I have option 2 working. Like you, I found it a better fit for the existing network design in situations where there is an existing robust MPLS WAN. The key is corresponding conditional routes on the MX at both ends.
- MX A has a route to site B VLANS through MX B if it can ping MX B
- MX B has a route to site A VLANS (or 0.0.0.0) through MX A if it can ping MX A
- If the ping fails, the VPN also has that route, but with a lower priority, so the VPN takes over
Most of my sites already had OSPF in place, so most of these are actually "While host responds" not "While next hop responds" and they are pinging the OSPF gateway at the remote site. The hub site injects the default route into OSPF and the remote sites have a high metric default route to the MX, so the OSPF default takes priority. If the MPLS circuit fails, OSPF loses that route and the default goes to the MX, where the VPN takes over. At one site, the backup is via cable modem, not cell, so it will also advertise the default route, but with a worse metric than the hub site. Our MPLS is over a point-to-multipoint, so any sites that can get to that site can share that cable modem.
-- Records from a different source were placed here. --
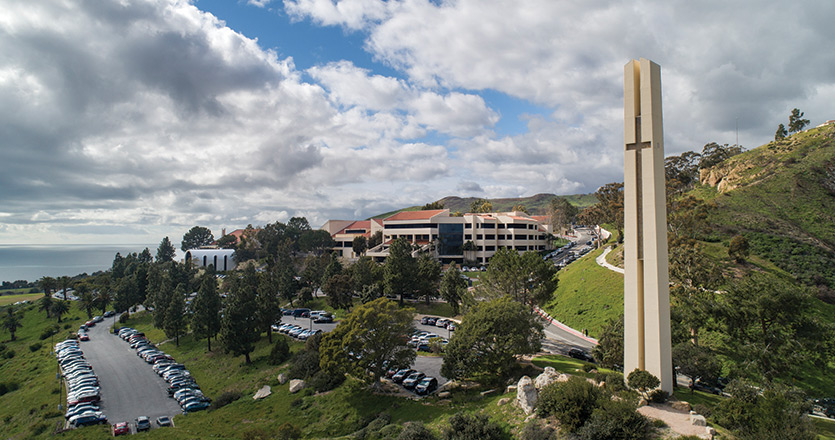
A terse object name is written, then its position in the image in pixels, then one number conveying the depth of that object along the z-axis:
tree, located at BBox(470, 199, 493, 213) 137.54
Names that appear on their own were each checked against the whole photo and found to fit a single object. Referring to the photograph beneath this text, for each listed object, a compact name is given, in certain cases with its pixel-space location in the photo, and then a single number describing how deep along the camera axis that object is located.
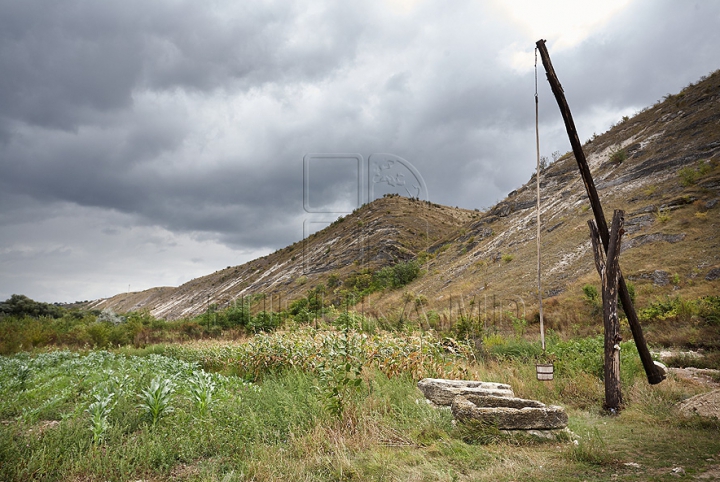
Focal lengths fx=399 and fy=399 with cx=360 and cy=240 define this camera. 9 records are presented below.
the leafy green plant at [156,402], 5.57
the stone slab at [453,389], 6.65
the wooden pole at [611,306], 7.25
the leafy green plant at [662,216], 21.39
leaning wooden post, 7.58
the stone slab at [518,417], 5.48
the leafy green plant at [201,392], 5.81
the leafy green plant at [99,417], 4.71
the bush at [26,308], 25.30
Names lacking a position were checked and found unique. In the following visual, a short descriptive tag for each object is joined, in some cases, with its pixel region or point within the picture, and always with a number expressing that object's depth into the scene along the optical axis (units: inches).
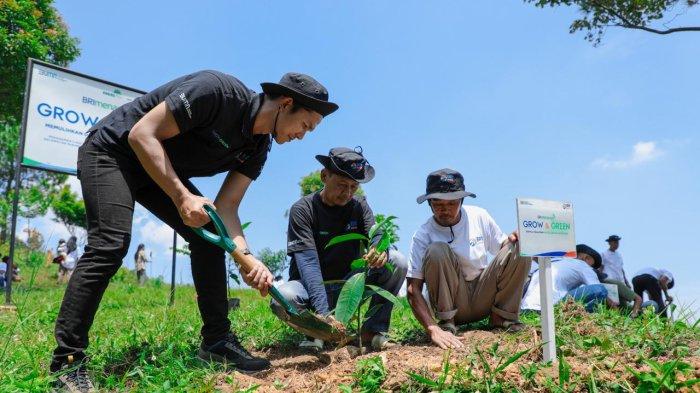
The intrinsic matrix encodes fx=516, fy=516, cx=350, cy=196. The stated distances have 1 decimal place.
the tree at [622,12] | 328.8
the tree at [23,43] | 475.5
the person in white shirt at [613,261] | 359.9
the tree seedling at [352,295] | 94.3
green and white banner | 238.3
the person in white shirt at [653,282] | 297.9
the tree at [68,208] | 1023.6
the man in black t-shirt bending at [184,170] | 87.0
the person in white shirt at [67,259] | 494.6
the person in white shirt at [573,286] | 177.6
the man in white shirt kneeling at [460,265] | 119.2
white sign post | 86.6
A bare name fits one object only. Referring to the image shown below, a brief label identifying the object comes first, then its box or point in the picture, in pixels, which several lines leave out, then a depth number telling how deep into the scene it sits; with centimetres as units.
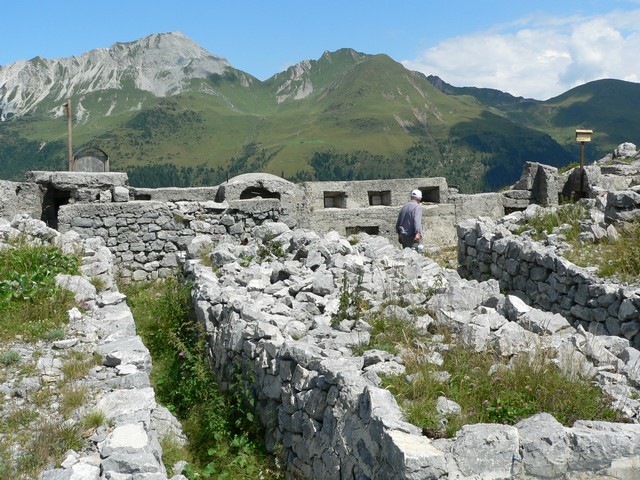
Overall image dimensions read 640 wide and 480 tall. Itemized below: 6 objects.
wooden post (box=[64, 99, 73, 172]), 1733
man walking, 1091
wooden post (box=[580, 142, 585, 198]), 1702
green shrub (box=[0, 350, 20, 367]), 551
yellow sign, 1579
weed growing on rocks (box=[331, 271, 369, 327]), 664
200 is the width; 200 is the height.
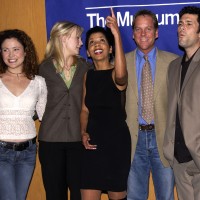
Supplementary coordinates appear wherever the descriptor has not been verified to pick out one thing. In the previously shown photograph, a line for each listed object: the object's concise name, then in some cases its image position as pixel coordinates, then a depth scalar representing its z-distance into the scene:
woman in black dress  3.50
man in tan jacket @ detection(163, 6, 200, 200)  3.10
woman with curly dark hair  3.33
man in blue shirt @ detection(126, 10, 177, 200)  3.56
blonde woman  3.66
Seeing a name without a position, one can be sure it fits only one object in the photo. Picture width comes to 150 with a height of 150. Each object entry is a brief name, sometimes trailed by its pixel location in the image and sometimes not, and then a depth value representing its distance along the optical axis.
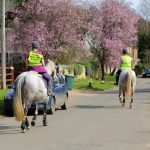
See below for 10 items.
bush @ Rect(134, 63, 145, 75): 96.59
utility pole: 32.16
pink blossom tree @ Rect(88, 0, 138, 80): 57.62
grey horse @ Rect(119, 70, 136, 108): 22.05
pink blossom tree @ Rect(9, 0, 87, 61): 40.69
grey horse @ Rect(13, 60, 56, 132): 14.23
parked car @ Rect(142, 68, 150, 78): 88.25
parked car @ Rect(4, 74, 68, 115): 19.39
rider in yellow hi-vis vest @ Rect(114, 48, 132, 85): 22.34
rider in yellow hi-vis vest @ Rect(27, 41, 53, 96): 15.13
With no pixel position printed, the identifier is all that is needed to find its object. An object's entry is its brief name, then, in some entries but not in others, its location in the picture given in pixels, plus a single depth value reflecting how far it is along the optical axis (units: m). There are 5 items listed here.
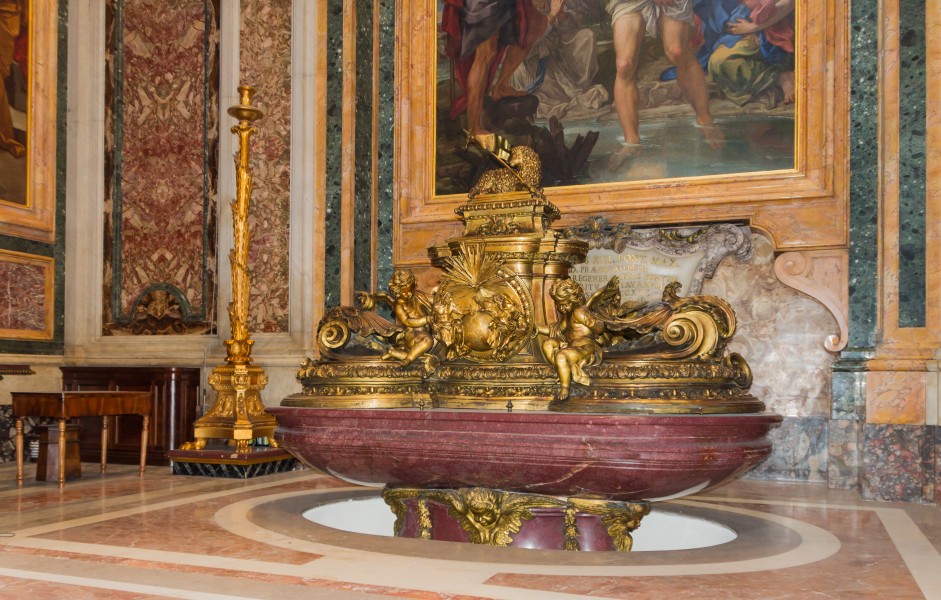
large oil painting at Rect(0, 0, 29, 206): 8.90
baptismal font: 4.10
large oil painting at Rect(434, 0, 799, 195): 7.53
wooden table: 6.86
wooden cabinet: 8.55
My preference is to have a Cradlepoint or other LTE gateway device (like the Meraki MG if you want to stay on brand) connected to the WAN, rather than the built-in USB LTE backup. It works much better and the MX doesn't complain. If I don't have that, I have the WAN also connected back through a separate VLAN on the MPLS circuit so the MX can get to the dashboard, but I don't route any traffic that way.
This let me add the MX for LTE/cable modem backup without disrupting my existing network.